Best practice checklists

See also:

Ten simple rules for making research software more robust

Box 1

Our complete list of potential topics to be indicative of good practices in software development.


Reference: Artaza et al., 2016


Each of these topics have quantitative and qualitative metrics that may help track the adoption of good practice and monitor compliance with the guidelines in life sciences.

  1. Version control:

    1. Yes/no?
    2. How many committers?
    3. When was the version control started?
    4. When was the last commit?
  2. Code reviews:

    1. Yes/no?
    2. Star rating based on code description
  3. Automated testing:

    1. Yes/no?

    2. Coverage for unit tests

    3. Yes/no for individual tests:

      1. Unit tests
      2. Functional tests
      3. Integration tests
      4. Regression tests
    4. Are the tests part of the code in the repository?

  4. Not reinventing the wheel:

    1. Using libraries?
    2. Using Frameworks?
    3. Describing the algorithm, explaining why known code is reimplemented.
    4. Reinventing should be documented. References to the algorithm?
    5. Percentage of code written from scratch?
    6. Percentage of code that is involved in the core functionality?
  5. Discoverability:

    1. Via structured search on functionality?
    2. Is it in the ELIXIR Tools and Data Services Registry2 or others (e.g., BioSharing3)?
  6. Reusability of source code:

    1. Number or reuses = number of derived projects/external commits?
  7. Reusability of software:

    1. Number of citations on the paper
    2. Having basic description of features in structured ELIXIR format (EDAM ontology4) - in ELIXIR Tools and Data Services Registry?
  8. Licensing:

    1. Is there a license?
    2. Is the source available?
    3. Is it open source according to opensource.org?
  9. Issue tracking/bug tracking:

    1. Does it have a publicly accessible issue tracker?
    2. How long are issues open?
    3. What is the number of unresolved issues?
    4. How much activity has there been in the last three months in the issue tracker?
  10. Support processes:

    1. Are basic processes defined?
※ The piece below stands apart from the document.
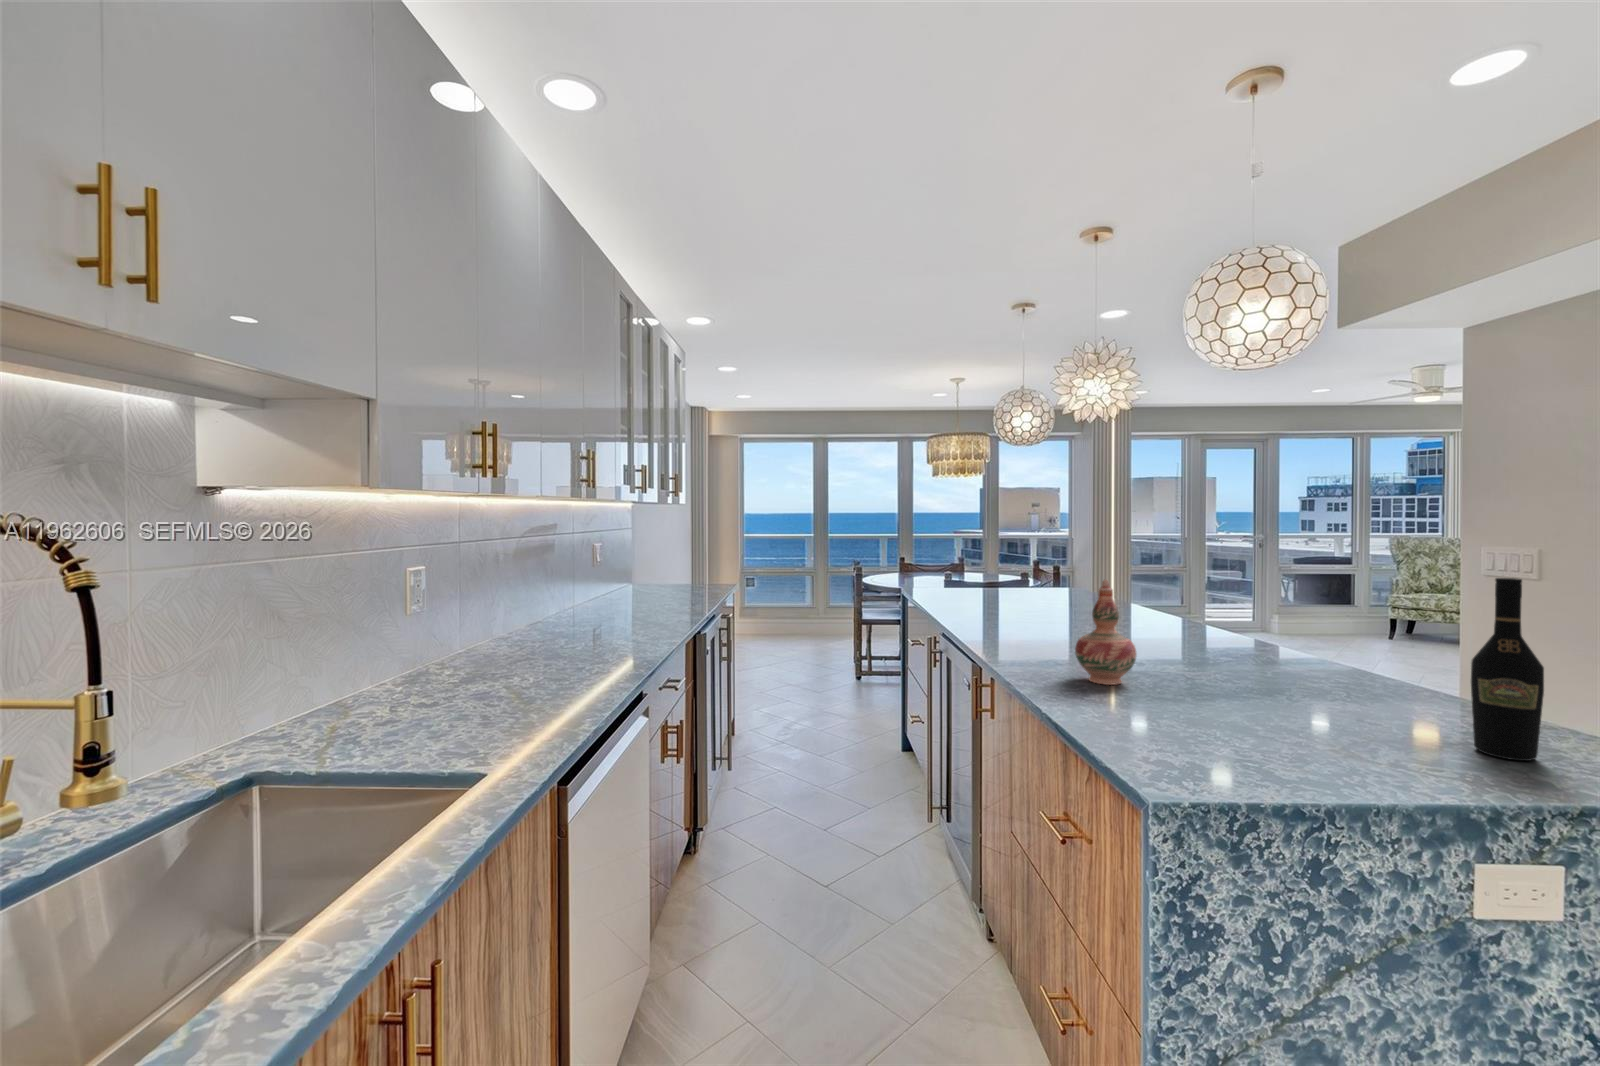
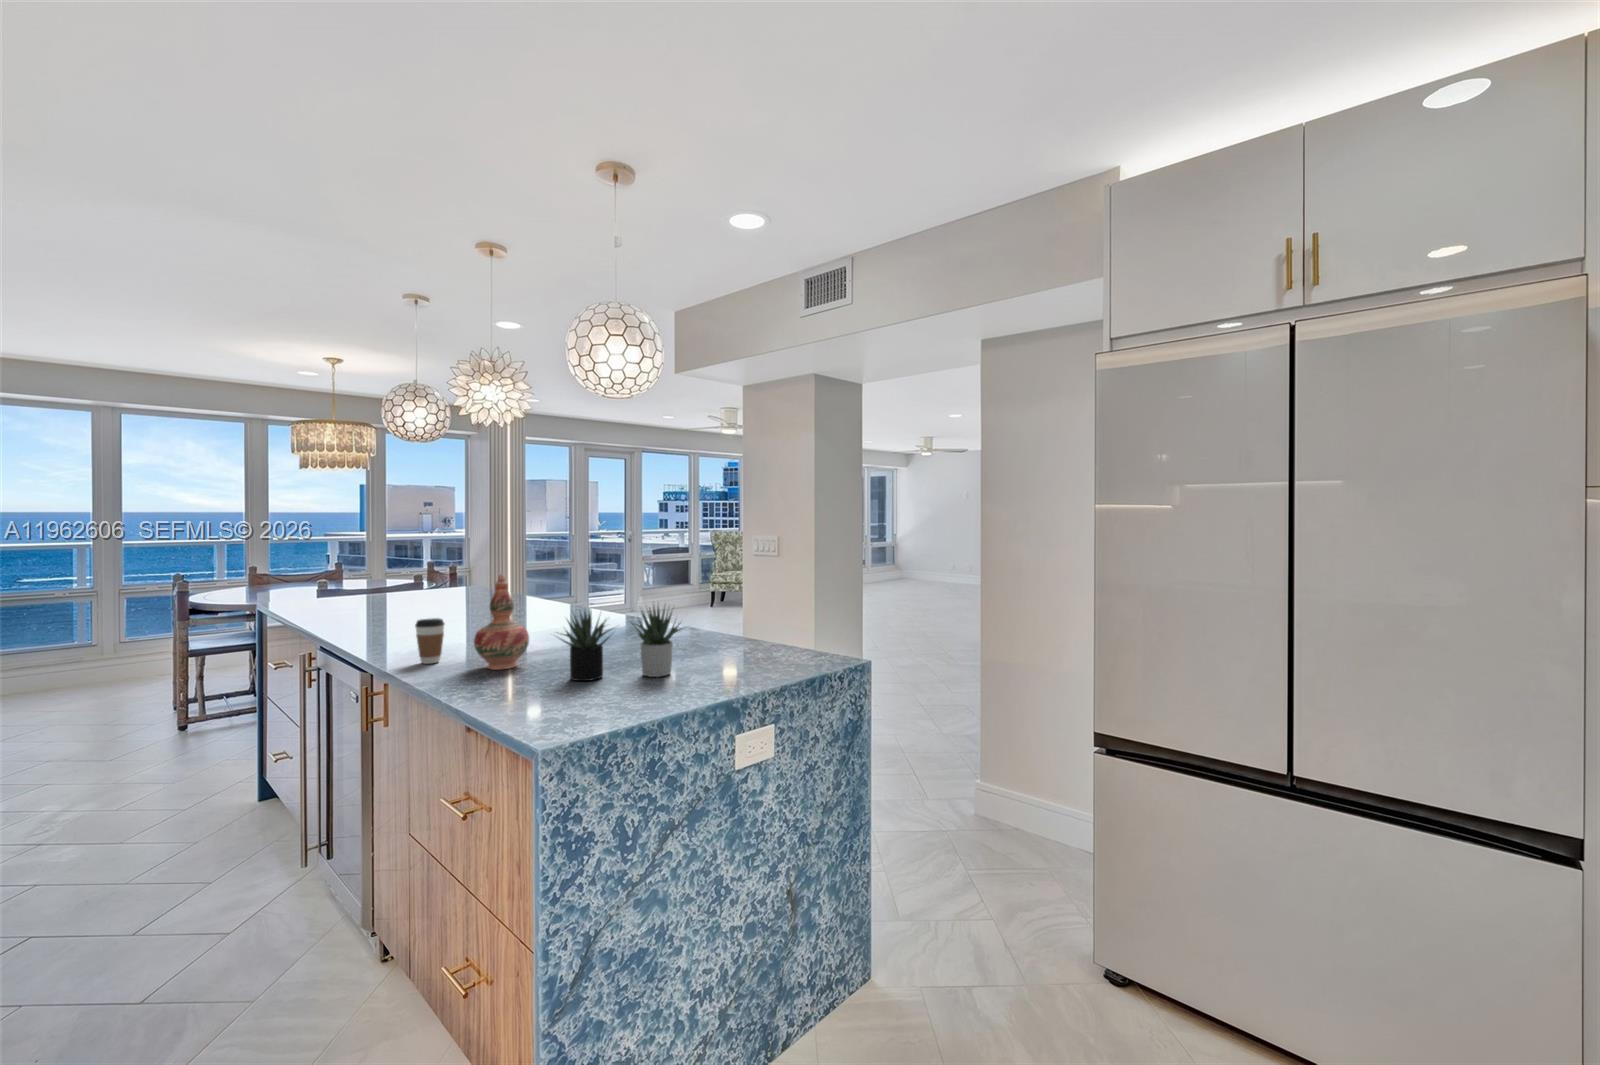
wine bottle: present [1471,578,1544,761] -> none [737,557,768,671]
coffee cup: none [1018,619,1046,665] -> present [415,618,444,664]
succulent plant: none [1163,626,1381,735] -> present [561,607,682,681]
Like governance, mailing list, releases, …
  11. Compliance with community standards:

    1. Yes/no?
    2. Specifies the level of compliance, specification version or metrics?
  12. Buildable code:

    1. Does the compiler give warnings?
    2. Does a static analysis (“lint”) give warnings?
    3. Is an automated build system used?
  13. Open development:

    1. Number of external committers in the repositories
  14. Making data available:

    1. Yes/no?
    2. Where?
  15. Documentation:

    1. Ratio code/comments, code lines/document lines?
    2. Percentage of code dedicated to documentation?
  16. Simplicity:

    1. Measure of cyclomatic complexity
  17. Dependency management:

    1. Is it done automatically using a system?
    2. Does it use a language-standard repository to pull in dependencies?
    3. Is software made available as a dependency in a dependency repository?